### Records shown
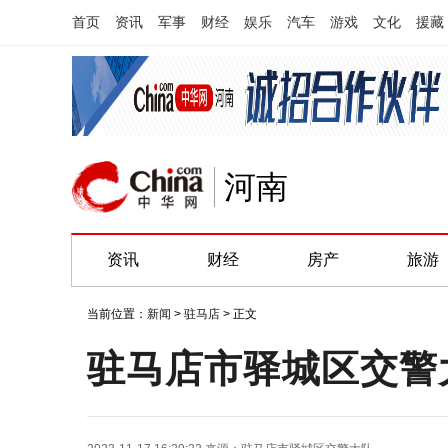
首页
资讯
军事
财经
娱乐
汽车
游戏
文化
援藏
河南
资讯
财经
房产
旅游
当前位置：
新闻
>
驻马店
> 正文
驻马店市驿城区交警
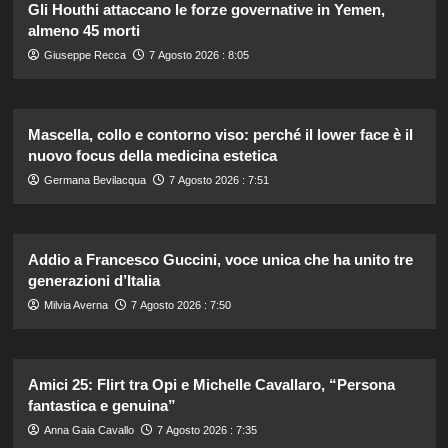
Gli Houthi attaccano le forze governative in Yemen,
almeno 45 morti
Giuseppe Recca
7 Agosto 2026 : 8:05
Mascella, collo e contorno viso: perché il lower face è il
nuovo focus della medicina estetica
Germana Bevilacqua
7 Agosto 2026 : 7:51
Addio a Francesco Guccini, voce unica che ha unito tre
generazioni d’Italia
Milvia Averna
7 Agosto 2026 : 7:50
Amici 25: Flirt tra Opi e Michelle Cavallaro, “Persona
fantastica e genuina”
Anna Gaia Cavallo
7 Agosto 2026 : 7:35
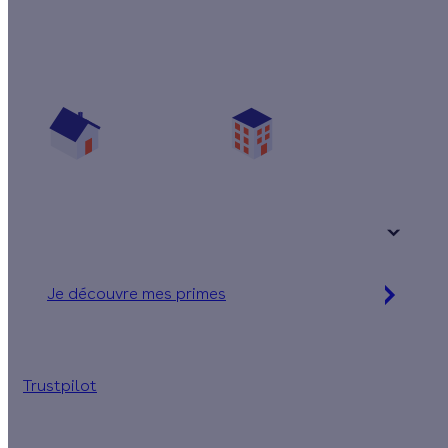
Quelles aides pour mon poêle à granulés ?
Vos travaux concernent :
Une maison
Un appartement
Votre logement a été construit :
+ de 15 ans
Je découvre mes primes
Simulation gratuite en 2 minutes
Trustpilot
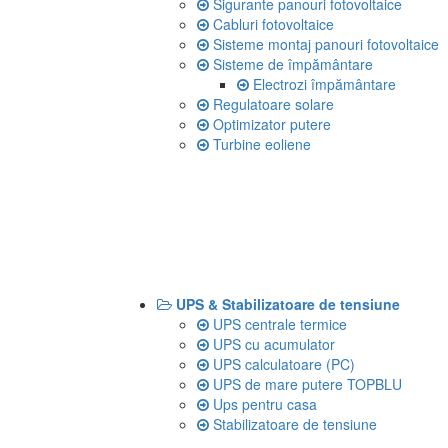
Sigurante panouri fotovoltaice
Cabluri fotovoltaice
Sisteme montaj panouri fotovoltaice
Sisteme de împământare
Electrozi împământare
Regulatoare solare
Optimizator putere
Turbine eoliene
UPS & Stabilizatoare de tensiune
UPS centrale termice
UPS cu acumulator
UPS calculatoare (PC)
UPS de mare putere TOPBLU
Ups pentru casa
Stabilizatoare de tensiune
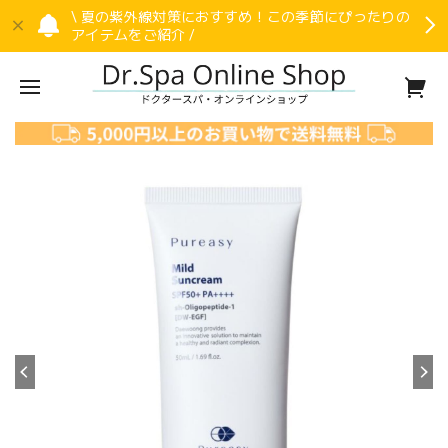
\ 夏の紫外線対策におすすめ！この季節にぴったりの
アイテムをご紹介 /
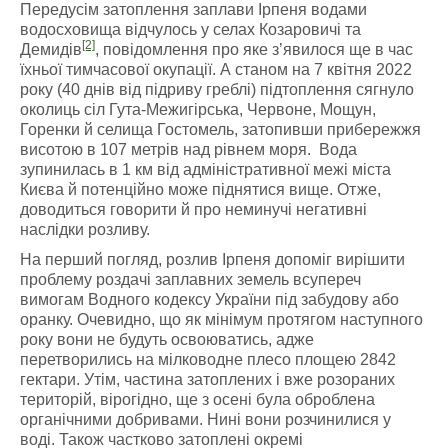
Передусім затоплення заплави Ірпеня водами
водосховища відчулось у селах Козаровичі та
[2]
Демидів
, повідомлення про яке з’явилося ще в час
їхньої тимчасової окупації. А станом на 7 квітня 2022
року (40 днів від підриву греблі) підтоплення сягнуло
околиць сіл Гута-Межигірська, Червоне, Мощун,
Горенки й селища Гостомель, затопивши прибережжя
висотою в 107 метрів над рівнем моря. Вода
зупинилась в 1 км від адміністративної межі міста
Києва й потенційно може піднятися вище. Отже,
доводиться говорити й про неминучі негативні
наслідки розливу.
На перший погляд, розлив Ірпеня допоміг вирішити
проблему роздачі заплавних земель всупереч
вимогам Водного кодексу України під забудову або
оранку. Очевидно, що як мінімум протягом наступного
року вони не будуть освоюватись, адже
перетворились на мілководне плесо площею 2842
гектари. Утім, частина затоплених і вже розораних
територій, вірогідно, ще з осені була оброблена
органічними добривами. Нині вони розчинилися у
воді. Також частково затоплені окремі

### Instructions for the task
Omitting the pictures, repeat all entries exactly.

### Your response
首页
资讯
军事
财经
娱乐
汽车
游戏
文化
援藏
河南
资讯
财经
房产
旅游
当前位置：
新闻
>
驻马店
> 正文
驻马店市驿城区交警
Gli Houthi attaccano le forze governative in Yemen,
almeno 45 morti
Giuseppe Recca
7 Agosto 2026 : 8:05
Mascella, collo e contorno viso: perché il lower face è il
nuovo focus della medicina estetica
Germana Bevilacqua
7 Agosto 2026 : 7:51
Addio a Francesco Guccini, voce unica che ha unito tre
generazioni d’Italia
Milvia Averna
7 Agosto 2026 : 7:50
Amici 25: Flirt tra Opi e Michelle Cavallaro, “Persona
fantastica e genuina”
Anna Gaia Cavallo
7 Agosto 2026 : 7:35
Quelles aides pour mon poêle à granulés ?
Vos travaux concernent :
Une maison
Un appartement
Votre logement a été construit :
+ de 15 ans
Je découvre mes primes
Simulation gratuite en 2 minutes
Trustpilot
Sigurante panouri fotovoltaice
Cabluri fotovoltaice
Sisteme montaj panouri fotovoltaice
Sisteme de împământare
Electrozi împământare
Regulatoare solare
Optimizator putere
Turbine eoliene
UPS & Stabilizatoare de tensiune
UPS centrale termice
UPS cu acumulator
UPS calculatoare (PC)
UPS de mare putere TOPBLU
Ups pentru casa
Stabilizatoare de tensiune
\ 夏の紫外線対策におすすめ！この季節にぴったりの
アイテムをご紹介 /
Передусім затоплення заплави Ірпеня водами
водосховища відчулось у селах Козаровичі та
[2]
Демидів
, повідомлення про яке з’явилося ще в час
їхньої тимчасової окупації. А станом на 7 квітня 2022
року (40 днів від підриву греблі) підтоплення сягнуло
околиць сіл Гута-Межигірська, Червоне, Мощун,
Горенки й селища Гостомель, затопивши прибережжя
висотою в 107 метрів над рівнем моря. Вода
зупинилась в 1 км від адміністративної межі міста
Києва й потенційно може піднятися вище. Отже,
доводиться говорити й про неминучі негативні
наслідки розливу.
На перший погляд, розлив Ірпеня допоміг вирішити
проблему роздачі заплавних земель всупереч
вимогам Водного кодексу України під забудову або
оранку. Очевидно, що як мінімум протягом наступного
року вони не будуть освоюватись, адже
перетворились на мілководне плесо площею 2842
гектари. Утім, частина затоплених і вже розораних
територій, вірогідно, ще з осені була оброблена
органічними добривами. Нині вони розчинилися у
воді. Також частково затоплені окремі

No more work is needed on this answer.